In San Diego, Andrew and Andres called into question the voting percentages put forward by the Teamsters. Both said workers had been intimidated into casting a “yes” vote. Andres, a driver of 14 years, said “warehouse workers inside don’t have all the info, they are getting the short end of the stick because the union gave them no information.” He said the Teamsters knowingly ignores warehouse workers.

Miles, a younger driver also in San Diego, said, “The numbers are on our side, I don’t know how this could pass. They are pulling this line out of nowhere. We should be going out on strike.” Tony, a UPS worker for 18 years, added, “They know we are upset and are decreasing our loads. They’re taking 40 stops off our day to try to butter us up. They are working us nine hours [a day] instead of 12. But the holidays are right around the corner and this new contract is going to force a 70-hour week on us. Someone is going to die.”

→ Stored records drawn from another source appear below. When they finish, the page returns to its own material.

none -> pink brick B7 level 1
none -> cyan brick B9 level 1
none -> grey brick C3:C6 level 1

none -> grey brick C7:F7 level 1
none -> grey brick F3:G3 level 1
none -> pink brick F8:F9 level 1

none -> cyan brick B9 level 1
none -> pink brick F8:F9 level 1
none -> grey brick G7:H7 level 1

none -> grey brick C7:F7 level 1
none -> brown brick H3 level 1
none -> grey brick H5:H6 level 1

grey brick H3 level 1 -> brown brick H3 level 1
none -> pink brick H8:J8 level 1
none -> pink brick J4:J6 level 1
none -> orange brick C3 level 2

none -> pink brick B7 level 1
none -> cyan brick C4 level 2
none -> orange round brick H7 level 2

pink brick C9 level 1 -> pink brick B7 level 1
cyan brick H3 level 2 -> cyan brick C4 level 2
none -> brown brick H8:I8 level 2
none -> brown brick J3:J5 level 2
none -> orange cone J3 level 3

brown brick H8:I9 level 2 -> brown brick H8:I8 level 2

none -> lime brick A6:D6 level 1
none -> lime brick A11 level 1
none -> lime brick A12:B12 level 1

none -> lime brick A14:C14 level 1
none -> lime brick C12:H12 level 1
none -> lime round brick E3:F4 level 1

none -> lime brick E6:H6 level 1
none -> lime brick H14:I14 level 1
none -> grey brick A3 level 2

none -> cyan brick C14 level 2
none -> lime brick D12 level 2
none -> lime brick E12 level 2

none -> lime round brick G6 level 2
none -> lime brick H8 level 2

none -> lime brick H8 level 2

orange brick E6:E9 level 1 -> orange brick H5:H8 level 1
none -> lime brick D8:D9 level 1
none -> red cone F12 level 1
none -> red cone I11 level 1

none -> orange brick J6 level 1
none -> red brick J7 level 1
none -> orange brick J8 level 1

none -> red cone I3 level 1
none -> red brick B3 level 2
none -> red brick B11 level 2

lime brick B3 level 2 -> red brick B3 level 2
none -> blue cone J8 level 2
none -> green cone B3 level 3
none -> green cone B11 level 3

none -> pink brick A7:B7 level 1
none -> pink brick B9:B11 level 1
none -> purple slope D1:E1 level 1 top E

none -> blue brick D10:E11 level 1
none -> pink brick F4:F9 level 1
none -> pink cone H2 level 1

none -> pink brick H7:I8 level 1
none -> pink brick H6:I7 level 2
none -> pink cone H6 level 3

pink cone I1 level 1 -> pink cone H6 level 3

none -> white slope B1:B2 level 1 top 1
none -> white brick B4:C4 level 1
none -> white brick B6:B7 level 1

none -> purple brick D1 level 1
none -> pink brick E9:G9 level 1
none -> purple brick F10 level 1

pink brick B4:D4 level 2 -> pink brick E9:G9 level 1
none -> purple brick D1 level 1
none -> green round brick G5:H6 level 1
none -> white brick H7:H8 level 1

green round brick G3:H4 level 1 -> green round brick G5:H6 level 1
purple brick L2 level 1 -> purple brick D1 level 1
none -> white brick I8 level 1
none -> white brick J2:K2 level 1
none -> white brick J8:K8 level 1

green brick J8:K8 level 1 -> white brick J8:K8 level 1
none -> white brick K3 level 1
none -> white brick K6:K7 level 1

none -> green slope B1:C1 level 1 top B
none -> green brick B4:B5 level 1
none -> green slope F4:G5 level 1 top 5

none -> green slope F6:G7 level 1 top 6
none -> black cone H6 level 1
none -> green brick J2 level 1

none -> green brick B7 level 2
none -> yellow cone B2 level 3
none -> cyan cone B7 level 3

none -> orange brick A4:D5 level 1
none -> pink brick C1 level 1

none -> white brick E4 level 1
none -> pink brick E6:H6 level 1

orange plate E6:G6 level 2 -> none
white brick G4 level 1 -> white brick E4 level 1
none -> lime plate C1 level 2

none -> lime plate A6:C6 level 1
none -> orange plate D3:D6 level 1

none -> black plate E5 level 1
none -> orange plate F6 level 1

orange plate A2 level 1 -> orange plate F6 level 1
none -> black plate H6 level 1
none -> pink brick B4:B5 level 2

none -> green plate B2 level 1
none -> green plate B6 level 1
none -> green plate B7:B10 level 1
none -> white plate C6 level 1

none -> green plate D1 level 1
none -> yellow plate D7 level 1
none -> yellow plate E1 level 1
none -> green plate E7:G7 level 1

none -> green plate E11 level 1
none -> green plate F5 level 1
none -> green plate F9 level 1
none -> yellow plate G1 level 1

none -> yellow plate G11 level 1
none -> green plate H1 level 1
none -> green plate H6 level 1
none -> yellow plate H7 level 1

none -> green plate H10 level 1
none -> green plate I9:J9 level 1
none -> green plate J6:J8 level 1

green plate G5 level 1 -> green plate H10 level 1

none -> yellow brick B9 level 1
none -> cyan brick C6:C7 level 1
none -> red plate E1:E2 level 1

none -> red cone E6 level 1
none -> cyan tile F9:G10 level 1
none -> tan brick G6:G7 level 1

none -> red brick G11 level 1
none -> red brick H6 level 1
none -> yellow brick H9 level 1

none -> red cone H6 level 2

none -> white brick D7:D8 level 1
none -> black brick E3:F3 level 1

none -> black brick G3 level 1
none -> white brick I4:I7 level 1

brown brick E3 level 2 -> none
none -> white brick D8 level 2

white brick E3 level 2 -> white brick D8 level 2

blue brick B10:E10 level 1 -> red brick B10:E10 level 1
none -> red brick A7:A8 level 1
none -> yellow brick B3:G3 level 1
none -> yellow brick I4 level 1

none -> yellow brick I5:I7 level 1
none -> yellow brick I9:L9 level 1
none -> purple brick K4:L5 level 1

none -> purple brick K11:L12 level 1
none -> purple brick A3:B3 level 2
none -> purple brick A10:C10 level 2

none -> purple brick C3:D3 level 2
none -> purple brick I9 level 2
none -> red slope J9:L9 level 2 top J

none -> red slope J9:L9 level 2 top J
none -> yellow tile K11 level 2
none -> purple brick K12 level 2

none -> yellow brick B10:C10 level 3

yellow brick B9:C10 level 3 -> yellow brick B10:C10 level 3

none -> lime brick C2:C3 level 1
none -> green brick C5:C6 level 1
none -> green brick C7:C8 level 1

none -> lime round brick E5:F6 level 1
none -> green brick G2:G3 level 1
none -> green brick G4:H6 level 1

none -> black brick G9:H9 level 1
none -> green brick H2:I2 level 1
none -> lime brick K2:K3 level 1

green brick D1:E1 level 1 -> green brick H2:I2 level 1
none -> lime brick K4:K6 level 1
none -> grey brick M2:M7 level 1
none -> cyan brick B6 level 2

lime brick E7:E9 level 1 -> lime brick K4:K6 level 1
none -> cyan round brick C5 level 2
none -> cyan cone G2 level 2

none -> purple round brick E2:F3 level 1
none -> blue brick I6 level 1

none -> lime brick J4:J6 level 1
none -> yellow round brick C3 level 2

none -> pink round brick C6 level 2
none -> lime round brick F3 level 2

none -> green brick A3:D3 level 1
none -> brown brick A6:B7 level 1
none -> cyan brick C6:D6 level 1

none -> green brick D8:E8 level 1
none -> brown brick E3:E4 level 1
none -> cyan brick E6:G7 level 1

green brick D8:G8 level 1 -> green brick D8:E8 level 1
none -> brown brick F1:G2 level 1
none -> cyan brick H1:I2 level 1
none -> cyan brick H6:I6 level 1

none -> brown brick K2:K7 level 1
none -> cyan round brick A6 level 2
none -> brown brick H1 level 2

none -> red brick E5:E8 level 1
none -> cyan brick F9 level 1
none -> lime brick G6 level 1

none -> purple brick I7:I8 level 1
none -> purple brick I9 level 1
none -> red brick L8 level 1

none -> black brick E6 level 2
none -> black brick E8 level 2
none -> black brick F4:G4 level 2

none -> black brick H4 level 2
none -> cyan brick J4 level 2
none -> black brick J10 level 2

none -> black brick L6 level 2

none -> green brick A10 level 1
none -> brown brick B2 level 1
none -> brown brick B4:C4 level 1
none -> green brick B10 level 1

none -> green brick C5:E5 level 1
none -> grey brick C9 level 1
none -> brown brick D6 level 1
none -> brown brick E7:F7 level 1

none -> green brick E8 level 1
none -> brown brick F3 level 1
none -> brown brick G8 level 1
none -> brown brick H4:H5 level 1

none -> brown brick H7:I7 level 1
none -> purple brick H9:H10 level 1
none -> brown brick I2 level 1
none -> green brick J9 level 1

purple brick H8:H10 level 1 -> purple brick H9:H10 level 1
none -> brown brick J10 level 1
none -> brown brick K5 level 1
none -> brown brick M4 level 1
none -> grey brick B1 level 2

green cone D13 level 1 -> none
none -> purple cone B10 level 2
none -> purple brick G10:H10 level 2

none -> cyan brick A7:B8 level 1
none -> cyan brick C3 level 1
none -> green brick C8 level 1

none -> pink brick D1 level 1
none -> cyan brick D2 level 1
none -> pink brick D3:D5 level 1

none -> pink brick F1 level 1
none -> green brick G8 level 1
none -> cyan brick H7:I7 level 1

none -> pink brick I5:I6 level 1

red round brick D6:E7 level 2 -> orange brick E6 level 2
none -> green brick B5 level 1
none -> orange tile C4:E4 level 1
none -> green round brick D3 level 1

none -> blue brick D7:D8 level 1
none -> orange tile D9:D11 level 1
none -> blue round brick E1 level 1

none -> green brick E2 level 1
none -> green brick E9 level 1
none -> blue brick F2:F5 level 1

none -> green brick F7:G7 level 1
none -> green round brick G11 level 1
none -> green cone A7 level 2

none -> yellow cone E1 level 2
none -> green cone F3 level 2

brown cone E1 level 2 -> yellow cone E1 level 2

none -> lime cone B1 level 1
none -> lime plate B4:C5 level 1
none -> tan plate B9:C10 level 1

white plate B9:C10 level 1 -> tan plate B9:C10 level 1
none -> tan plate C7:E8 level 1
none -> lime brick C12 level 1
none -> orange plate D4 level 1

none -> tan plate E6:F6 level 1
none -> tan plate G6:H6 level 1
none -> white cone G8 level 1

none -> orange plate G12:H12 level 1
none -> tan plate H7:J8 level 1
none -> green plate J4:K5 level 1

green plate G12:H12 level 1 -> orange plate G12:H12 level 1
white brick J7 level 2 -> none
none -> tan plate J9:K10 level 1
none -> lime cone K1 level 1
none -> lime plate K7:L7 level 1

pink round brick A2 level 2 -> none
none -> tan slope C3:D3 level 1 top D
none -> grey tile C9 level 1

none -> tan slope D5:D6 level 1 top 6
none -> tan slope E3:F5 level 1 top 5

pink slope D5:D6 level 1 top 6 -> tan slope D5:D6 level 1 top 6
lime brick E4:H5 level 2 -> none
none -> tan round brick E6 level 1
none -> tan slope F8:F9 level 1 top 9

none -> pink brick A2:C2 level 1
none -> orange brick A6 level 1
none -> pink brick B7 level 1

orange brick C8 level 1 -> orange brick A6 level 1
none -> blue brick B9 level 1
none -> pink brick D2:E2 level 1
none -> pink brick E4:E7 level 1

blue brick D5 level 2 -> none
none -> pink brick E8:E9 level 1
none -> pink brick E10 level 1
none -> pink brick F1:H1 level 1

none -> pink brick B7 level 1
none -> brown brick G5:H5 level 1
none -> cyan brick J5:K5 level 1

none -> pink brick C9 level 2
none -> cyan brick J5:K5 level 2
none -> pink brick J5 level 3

Daniel, a part-time UPS unloader, has been at the New York City 43rd Street warehouse for less than a year. He makes just $13 an hour. He told the WSWS, “It’s not fair that we vote ‘no’ and the union went forward with it. We are hard workers and we thought we should get more than $13 an hour as the minimum.”

The $13 wage in New York City does not even cover the median rent, let alone food, transportation and medical care. “I work on the twilight shift,” Daniel explained. “We start at 5pm or sometimes 6pm, and we work 4-5 hours depending on the volume. I get off at 10pm usually. We lift heavy packages. It’s not good for your health or your back. The packages I unload can weigh up to 70 or 80 pounds.”

“We pay for the union with our dues, so they should back us up, including for a decent raise for the warehouse workers. We should get a decent wage. The Amazon raise [to $15 an hour base pay] makes the union we have look like a fool. But our vote doesn’t matter for the union. If that is what they are doing, all I can say is that they must be on the side of the company.”